Requirement »
Retype, character for character, everything in the listing below from the line containing "Format: picture, lens" down to the line containing "0.003066, 0.356456, 0.437373]]", including both of those lines.

─── Entries provided ───

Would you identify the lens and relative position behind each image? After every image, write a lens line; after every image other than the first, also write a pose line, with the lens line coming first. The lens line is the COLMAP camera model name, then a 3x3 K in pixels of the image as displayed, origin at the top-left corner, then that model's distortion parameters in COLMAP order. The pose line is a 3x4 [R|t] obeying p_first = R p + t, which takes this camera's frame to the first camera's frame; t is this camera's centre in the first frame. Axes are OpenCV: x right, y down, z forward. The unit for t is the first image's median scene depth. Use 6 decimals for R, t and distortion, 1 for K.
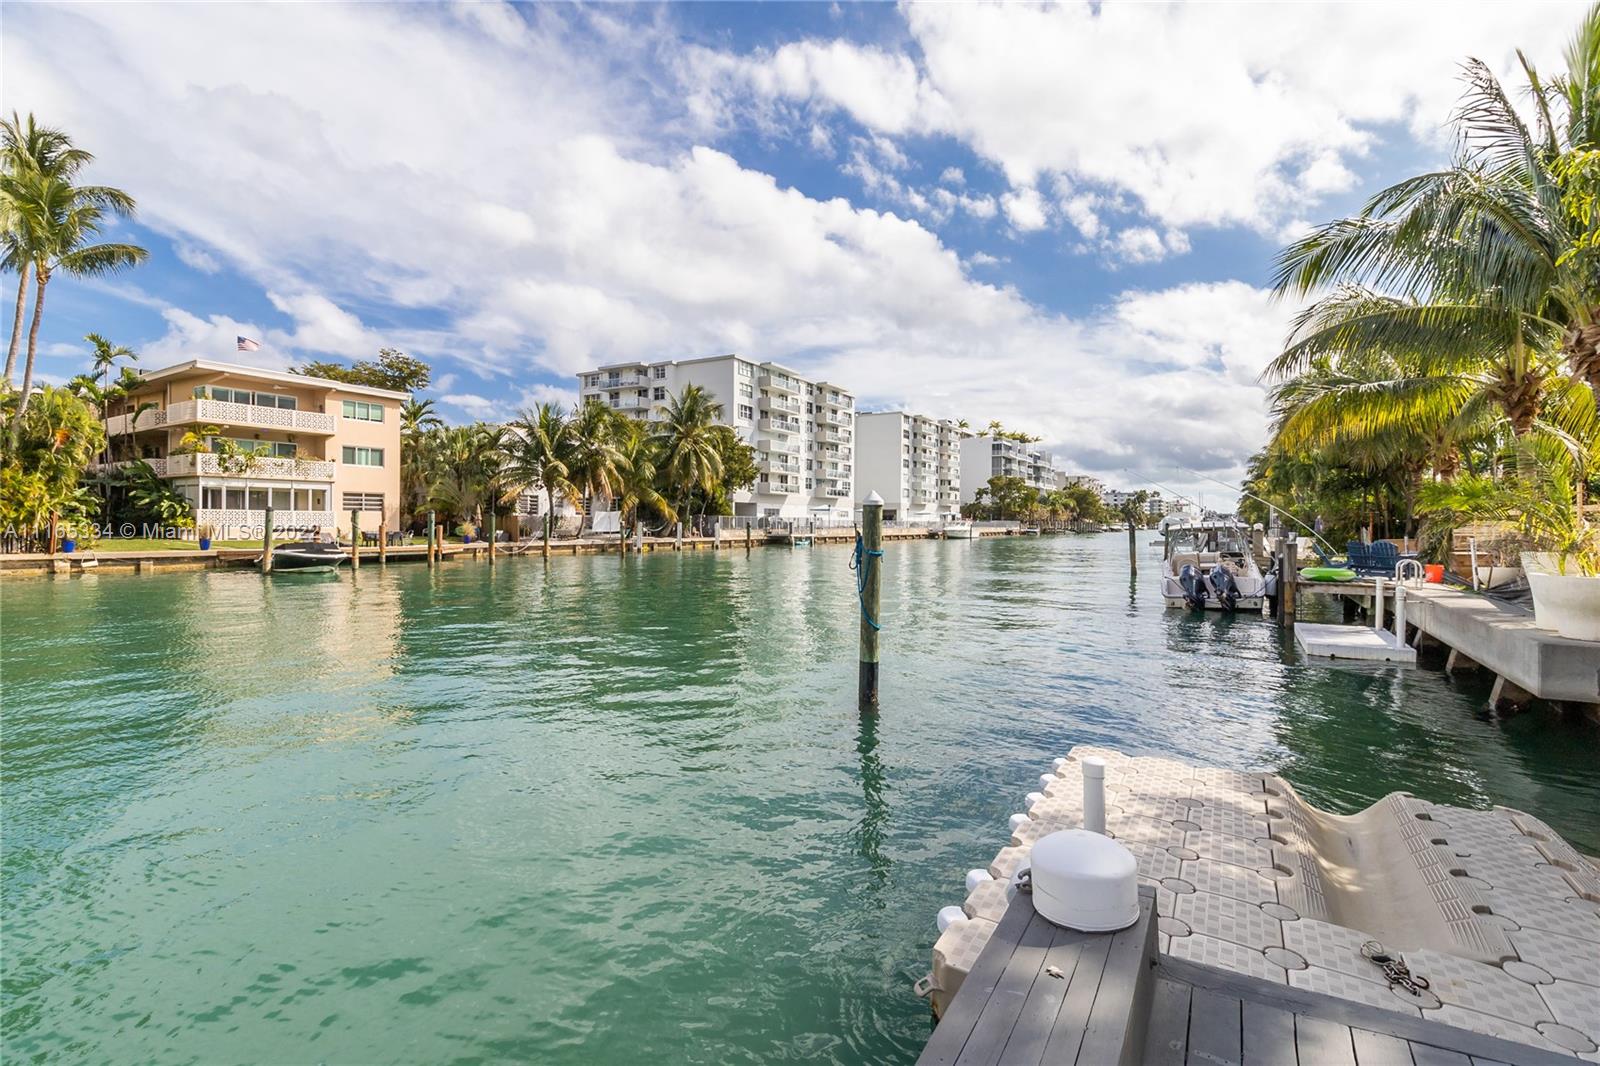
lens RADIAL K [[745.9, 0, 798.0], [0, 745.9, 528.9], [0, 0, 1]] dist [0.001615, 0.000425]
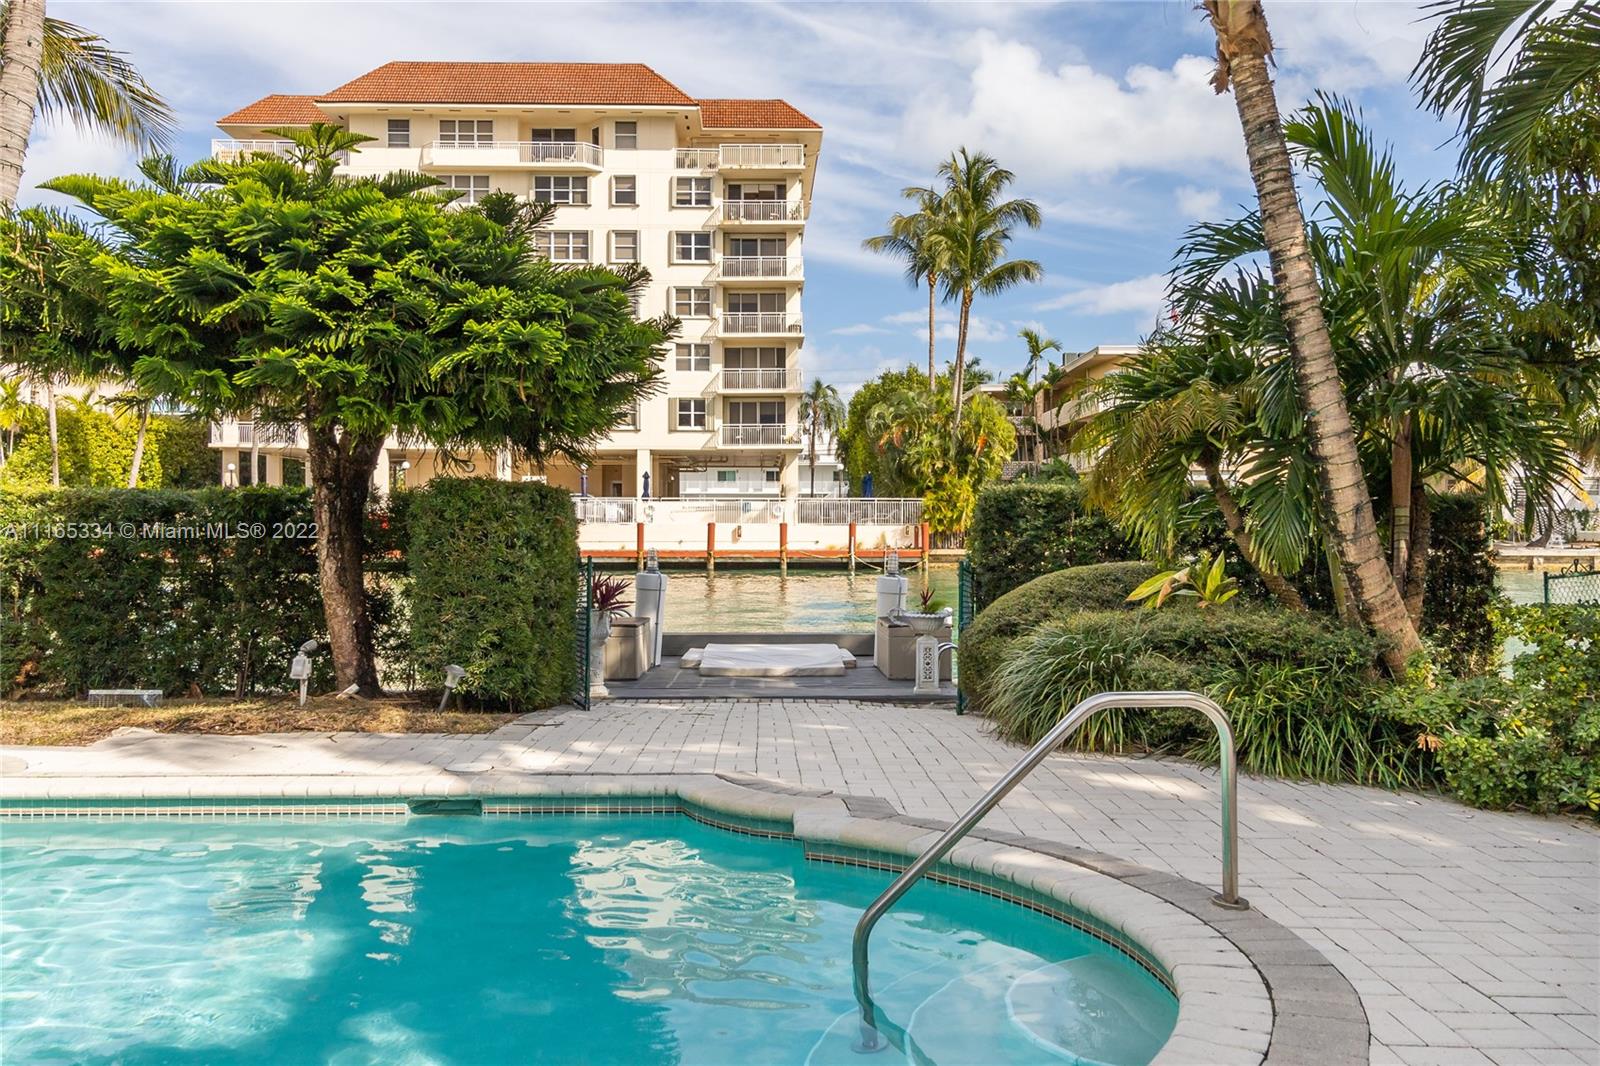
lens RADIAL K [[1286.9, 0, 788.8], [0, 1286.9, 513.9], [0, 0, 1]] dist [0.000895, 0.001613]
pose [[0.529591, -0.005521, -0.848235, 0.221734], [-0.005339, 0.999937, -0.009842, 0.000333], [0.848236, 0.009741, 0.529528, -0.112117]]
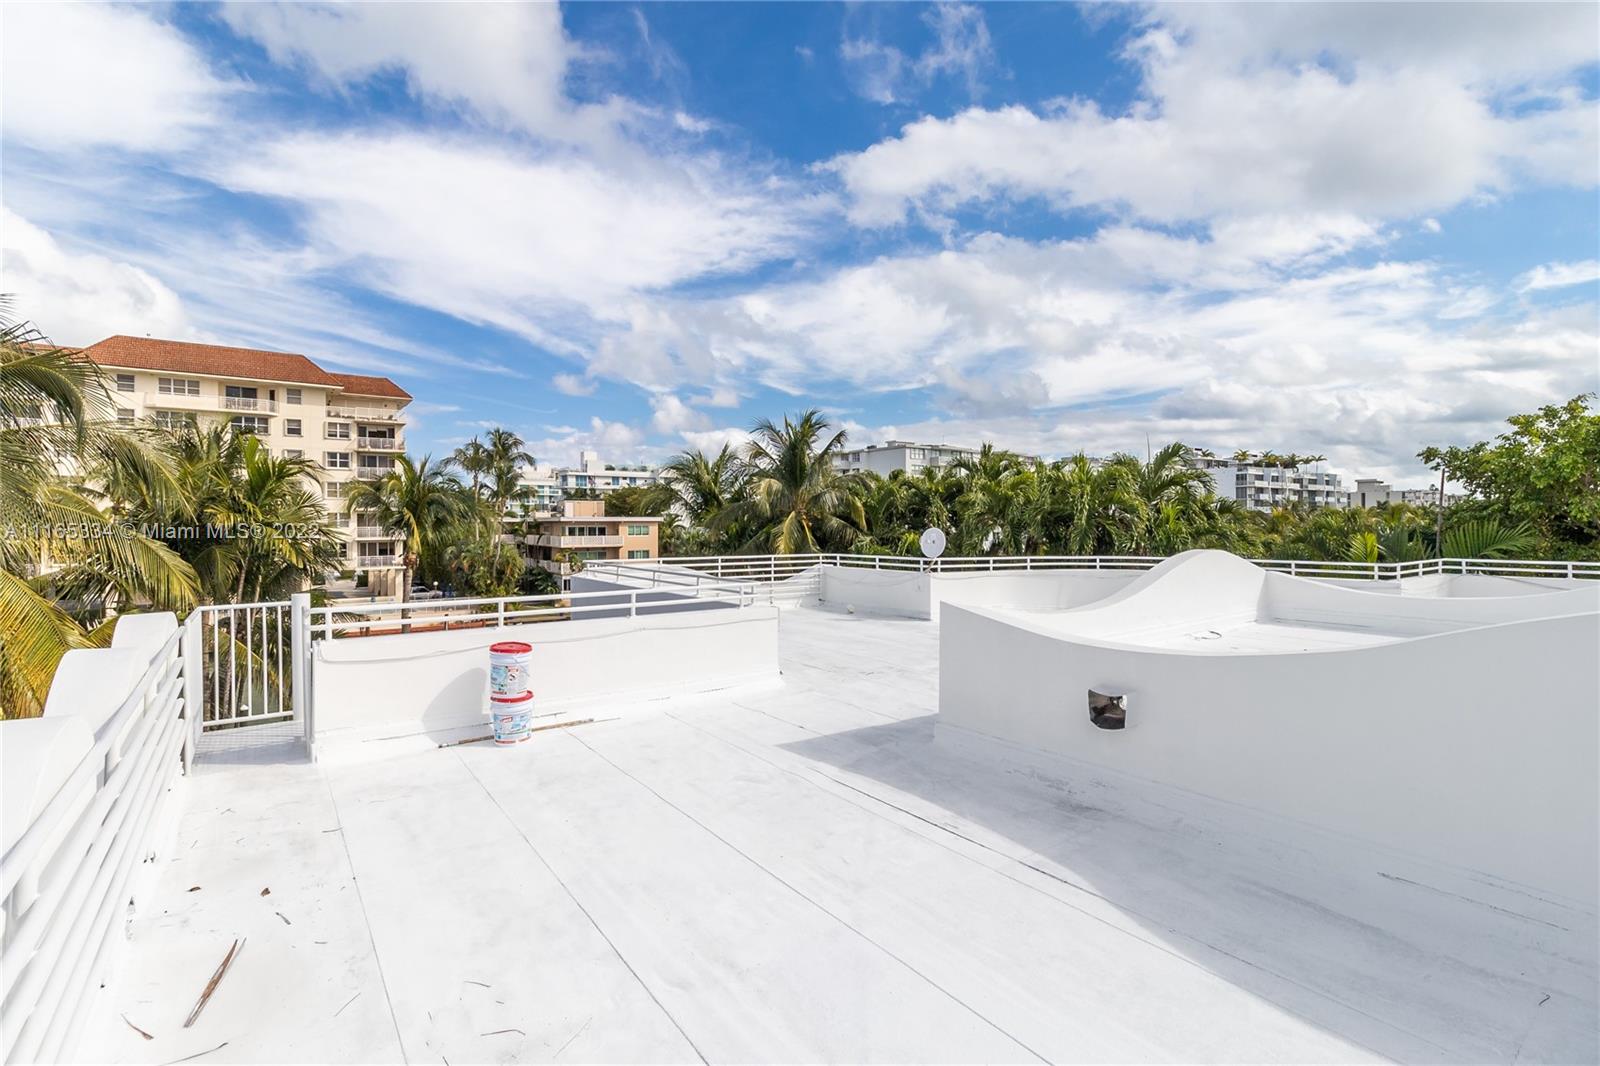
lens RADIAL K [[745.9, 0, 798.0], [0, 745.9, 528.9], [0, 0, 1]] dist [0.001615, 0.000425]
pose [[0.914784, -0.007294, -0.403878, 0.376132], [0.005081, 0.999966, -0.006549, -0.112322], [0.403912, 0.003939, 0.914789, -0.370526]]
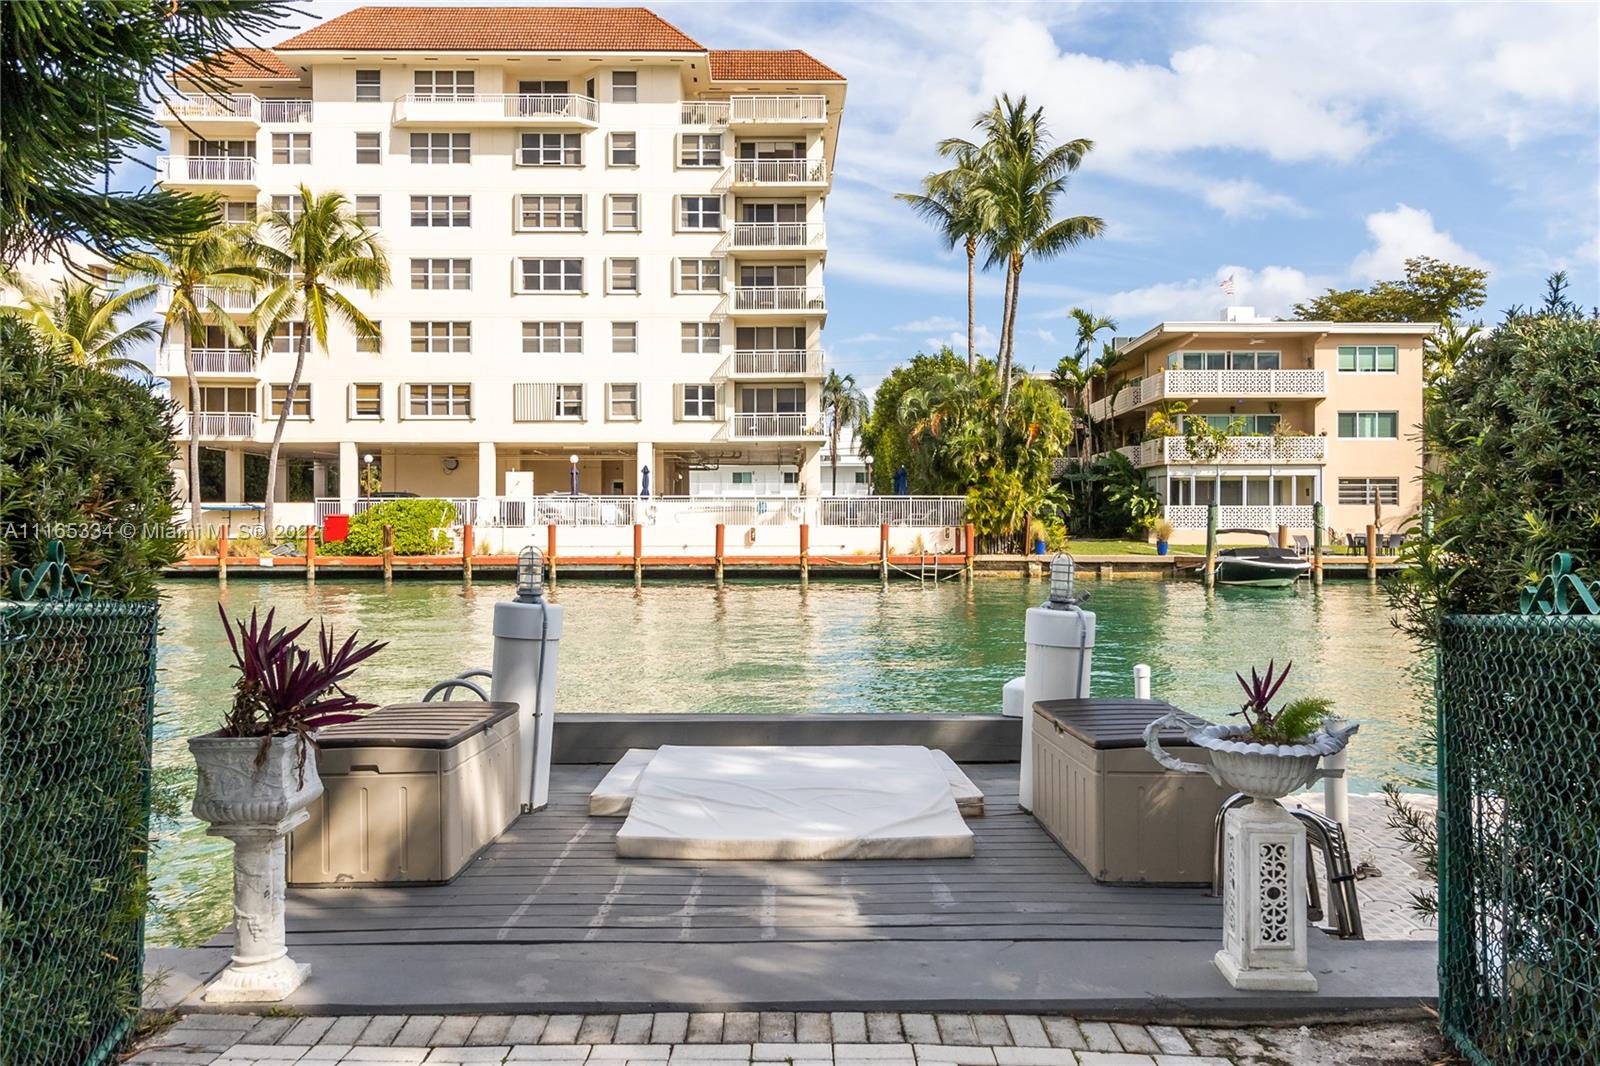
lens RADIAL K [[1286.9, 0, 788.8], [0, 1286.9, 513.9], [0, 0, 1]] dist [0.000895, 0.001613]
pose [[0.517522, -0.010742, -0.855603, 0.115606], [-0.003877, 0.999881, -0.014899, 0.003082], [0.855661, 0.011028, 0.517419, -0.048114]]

───
─── Entries provided ───

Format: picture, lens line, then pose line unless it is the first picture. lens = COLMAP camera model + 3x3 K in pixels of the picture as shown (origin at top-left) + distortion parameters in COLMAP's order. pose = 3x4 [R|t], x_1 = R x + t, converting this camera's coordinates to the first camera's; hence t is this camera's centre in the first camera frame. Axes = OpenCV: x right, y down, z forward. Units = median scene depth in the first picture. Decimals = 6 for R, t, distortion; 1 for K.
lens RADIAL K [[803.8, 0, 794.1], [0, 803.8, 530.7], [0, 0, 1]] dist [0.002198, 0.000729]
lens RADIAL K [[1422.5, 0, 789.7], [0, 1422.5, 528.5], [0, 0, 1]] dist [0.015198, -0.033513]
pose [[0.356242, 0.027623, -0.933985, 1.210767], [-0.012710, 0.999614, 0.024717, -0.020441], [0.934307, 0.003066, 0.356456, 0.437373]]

───

Exercise answer »
Format: picture, lens line, then pose line unless it is the first picture. lens = COLMAP camera model + 3x3 K in pixels of the picture as shown (origin at top-left) + distortion parameters in COLMAP's order. pose = 3x4 [R|t], x_1 = R x + t, converting this camera's coordinates to the first camera's; hence t is this camera's centre in the first camera frame. Axes = OpenCV: x right, y down, z forward. Units = median scene depth in the first picture. Decimals = 6 for R, t, distortion; 1 for K.
lens RADIAL K [[803.8, 0, 794.1], [0, 803.8, 530.7], [0, 0, 1]] dist [0.002198, 0.000729]
lens RADIAL K [[1422.5, 0, 789.7], [0, 1422.5, 528.5], [0, 0, 1]] dist [0.015198, -0.033513]
pose [[0.356242, 0.027623, -0.933985, 1.210767], [-0.012710, 0.999614, 0.024717, -0.020441], [0.934307, 0.003066, 0.356456, 0.437373]]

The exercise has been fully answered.